YOUR GOAL -
Your task is to copy each line of the records that includes the string "CROSS".

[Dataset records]
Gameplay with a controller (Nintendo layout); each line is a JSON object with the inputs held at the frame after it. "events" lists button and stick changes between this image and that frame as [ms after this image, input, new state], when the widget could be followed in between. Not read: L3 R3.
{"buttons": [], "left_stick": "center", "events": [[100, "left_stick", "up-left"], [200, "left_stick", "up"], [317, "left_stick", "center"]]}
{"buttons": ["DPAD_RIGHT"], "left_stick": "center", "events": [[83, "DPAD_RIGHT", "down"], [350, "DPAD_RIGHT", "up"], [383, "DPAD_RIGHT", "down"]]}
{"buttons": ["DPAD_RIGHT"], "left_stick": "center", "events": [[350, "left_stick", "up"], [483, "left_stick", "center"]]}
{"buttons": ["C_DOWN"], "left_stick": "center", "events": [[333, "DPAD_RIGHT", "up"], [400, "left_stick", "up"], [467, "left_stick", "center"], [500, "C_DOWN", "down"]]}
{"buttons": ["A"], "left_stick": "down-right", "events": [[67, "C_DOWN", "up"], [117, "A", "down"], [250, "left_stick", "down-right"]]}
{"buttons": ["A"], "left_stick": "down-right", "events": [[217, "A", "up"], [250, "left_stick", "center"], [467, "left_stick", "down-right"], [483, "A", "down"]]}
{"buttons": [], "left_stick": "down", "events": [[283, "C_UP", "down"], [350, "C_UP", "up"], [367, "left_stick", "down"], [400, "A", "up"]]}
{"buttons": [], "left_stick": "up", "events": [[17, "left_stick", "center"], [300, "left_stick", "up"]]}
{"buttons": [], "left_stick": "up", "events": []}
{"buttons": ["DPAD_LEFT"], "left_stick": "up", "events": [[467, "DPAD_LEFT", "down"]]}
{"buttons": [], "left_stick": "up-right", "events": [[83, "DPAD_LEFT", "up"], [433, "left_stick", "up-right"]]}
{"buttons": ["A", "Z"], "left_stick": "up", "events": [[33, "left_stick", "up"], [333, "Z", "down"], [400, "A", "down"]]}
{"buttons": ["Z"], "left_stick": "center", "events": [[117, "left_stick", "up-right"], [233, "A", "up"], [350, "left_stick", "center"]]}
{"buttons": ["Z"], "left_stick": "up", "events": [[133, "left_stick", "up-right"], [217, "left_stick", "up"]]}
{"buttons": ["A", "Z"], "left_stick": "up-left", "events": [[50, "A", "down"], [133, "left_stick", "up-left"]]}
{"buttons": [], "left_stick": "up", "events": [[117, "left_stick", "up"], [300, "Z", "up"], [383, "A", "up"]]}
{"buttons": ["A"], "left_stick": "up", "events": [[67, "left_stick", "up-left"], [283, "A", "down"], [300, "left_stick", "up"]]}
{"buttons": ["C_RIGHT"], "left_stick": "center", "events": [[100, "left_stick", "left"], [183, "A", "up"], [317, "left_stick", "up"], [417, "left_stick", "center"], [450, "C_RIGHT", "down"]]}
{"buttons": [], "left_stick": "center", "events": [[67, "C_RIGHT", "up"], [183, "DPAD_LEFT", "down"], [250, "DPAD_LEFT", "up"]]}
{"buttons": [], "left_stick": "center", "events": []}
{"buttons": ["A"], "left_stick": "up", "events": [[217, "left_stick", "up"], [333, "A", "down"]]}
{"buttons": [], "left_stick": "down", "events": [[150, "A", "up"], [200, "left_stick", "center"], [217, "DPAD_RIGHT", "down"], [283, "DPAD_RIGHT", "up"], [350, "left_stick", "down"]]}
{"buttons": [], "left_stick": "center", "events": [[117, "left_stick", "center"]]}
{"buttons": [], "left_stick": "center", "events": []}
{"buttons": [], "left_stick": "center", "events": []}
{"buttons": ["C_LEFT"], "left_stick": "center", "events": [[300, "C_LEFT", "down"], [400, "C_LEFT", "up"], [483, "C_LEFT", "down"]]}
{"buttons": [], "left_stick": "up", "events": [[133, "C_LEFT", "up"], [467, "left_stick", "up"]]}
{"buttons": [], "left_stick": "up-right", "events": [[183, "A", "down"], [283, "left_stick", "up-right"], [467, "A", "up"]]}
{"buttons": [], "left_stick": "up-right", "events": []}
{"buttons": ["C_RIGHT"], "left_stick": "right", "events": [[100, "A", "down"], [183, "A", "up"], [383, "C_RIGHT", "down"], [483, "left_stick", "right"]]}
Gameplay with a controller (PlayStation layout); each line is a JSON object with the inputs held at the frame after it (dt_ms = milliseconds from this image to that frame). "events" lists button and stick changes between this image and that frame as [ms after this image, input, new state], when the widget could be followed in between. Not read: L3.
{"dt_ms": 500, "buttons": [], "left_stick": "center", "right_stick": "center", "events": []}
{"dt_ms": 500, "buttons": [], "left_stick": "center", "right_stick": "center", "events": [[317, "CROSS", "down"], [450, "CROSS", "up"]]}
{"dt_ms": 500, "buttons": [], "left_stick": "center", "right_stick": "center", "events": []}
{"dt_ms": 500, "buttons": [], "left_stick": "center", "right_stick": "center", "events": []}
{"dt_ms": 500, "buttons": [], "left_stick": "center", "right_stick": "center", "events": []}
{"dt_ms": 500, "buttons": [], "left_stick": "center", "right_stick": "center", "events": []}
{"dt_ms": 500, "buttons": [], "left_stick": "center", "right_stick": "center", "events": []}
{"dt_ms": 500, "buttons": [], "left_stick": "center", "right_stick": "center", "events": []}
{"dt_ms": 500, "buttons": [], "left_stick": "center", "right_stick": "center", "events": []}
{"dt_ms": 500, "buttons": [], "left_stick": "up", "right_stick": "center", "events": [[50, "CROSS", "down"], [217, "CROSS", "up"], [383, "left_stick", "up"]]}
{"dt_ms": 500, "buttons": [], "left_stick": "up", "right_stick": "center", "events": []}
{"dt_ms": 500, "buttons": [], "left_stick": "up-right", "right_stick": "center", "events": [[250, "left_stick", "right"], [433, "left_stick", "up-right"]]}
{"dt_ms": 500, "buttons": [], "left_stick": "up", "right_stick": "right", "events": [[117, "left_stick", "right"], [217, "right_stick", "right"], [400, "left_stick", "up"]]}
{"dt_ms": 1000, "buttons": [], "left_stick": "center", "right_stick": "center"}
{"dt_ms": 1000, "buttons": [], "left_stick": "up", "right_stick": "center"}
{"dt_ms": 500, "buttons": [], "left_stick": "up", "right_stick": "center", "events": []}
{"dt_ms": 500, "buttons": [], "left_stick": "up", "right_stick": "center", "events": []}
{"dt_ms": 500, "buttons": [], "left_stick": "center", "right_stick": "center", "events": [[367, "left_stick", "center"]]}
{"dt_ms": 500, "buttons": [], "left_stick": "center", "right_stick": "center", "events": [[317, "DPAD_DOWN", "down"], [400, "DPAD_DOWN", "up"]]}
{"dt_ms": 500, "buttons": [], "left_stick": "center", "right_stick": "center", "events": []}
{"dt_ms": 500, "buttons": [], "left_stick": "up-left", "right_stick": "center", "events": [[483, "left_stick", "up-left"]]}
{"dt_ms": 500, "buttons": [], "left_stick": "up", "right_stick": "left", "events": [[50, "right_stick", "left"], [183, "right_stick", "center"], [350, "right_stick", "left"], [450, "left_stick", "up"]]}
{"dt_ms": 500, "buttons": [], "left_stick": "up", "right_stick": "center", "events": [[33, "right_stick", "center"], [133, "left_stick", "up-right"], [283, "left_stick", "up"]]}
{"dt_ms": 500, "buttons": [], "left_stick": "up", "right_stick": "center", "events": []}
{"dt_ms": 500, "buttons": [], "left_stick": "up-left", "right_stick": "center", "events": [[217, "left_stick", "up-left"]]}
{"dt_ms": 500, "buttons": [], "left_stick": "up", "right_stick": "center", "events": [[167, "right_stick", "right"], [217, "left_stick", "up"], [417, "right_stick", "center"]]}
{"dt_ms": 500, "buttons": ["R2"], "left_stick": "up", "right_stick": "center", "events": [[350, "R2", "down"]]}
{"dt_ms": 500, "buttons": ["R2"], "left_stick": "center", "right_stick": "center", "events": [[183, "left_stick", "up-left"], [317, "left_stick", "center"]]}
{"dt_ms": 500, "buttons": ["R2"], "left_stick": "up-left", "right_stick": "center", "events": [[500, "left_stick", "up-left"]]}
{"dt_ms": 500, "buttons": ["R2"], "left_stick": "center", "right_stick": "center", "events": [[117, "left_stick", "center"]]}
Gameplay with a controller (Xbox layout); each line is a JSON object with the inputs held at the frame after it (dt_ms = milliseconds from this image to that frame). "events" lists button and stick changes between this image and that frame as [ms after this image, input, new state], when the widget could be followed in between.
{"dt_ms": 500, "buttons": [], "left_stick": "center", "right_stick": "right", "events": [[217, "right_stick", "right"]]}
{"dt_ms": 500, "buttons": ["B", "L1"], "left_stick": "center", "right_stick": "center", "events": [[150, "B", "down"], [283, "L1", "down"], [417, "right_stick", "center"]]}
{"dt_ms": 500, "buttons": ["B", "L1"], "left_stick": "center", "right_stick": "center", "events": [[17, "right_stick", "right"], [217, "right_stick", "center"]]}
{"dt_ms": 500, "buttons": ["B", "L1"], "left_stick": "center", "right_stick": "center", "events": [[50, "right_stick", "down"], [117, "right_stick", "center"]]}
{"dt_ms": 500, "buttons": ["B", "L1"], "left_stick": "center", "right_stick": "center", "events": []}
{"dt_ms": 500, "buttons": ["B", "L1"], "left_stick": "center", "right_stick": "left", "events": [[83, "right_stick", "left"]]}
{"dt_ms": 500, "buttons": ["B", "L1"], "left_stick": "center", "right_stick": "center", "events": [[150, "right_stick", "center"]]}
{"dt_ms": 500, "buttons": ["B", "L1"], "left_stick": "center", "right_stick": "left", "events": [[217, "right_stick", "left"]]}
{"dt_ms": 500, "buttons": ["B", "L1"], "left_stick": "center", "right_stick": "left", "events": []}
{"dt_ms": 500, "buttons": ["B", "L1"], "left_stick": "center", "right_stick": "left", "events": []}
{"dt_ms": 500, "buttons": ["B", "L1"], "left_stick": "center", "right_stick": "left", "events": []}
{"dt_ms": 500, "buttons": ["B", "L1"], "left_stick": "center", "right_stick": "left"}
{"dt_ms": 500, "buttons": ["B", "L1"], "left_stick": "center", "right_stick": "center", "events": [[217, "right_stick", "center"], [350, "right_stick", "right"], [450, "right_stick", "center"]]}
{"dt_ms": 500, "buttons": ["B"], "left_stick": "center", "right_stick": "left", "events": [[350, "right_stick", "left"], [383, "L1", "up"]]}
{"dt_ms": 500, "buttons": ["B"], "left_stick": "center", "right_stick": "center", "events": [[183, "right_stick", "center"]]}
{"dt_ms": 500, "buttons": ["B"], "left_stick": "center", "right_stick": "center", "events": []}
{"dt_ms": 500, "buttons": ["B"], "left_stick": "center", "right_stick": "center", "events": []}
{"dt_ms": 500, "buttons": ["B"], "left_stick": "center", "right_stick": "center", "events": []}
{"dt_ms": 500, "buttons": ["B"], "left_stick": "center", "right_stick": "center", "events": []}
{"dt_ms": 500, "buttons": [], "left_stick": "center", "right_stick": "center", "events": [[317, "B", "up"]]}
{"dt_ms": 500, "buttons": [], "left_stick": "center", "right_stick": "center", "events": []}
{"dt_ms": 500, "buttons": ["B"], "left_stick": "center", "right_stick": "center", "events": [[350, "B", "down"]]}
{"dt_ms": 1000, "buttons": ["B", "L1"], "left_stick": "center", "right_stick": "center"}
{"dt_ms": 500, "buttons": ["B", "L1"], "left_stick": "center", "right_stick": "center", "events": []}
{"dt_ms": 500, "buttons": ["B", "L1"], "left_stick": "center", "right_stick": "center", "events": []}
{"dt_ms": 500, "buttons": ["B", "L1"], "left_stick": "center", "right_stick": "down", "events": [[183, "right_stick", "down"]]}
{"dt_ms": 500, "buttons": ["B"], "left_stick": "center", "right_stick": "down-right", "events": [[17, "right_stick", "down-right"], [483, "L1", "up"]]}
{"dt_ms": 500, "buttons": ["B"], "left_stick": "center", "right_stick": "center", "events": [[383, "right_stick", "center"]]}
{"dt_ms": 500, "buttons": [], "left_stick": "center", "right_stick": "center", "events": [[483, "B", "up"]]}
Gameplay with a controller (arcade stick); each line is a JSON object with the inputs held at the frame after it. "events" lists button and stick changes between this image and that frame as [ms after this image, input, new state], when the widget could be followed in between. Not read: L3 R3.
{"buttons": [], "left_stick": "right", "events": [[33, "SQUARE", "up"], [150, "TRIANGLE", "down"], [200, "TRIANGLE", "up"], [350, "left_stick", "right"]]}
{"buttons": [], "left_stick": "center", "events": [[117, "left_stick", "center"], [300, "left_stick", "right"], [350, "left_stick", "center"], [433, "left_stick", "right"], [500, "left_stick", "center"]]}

WORKED SOLUTION -
{"dt_ms": 500, "buttons": [], "left_stick": "center", "right_stick": "center", "events": [[317, "CROSS", "down"], [450, "CROSS", "up"]]}
{"dt_ms": 500, "buttons": [], "left_stick": "up", "right_stick": "center", "events": [[50, "CROSS", "down"], [217, "CROSS", "up"], [383, "left_stick", "up"]]}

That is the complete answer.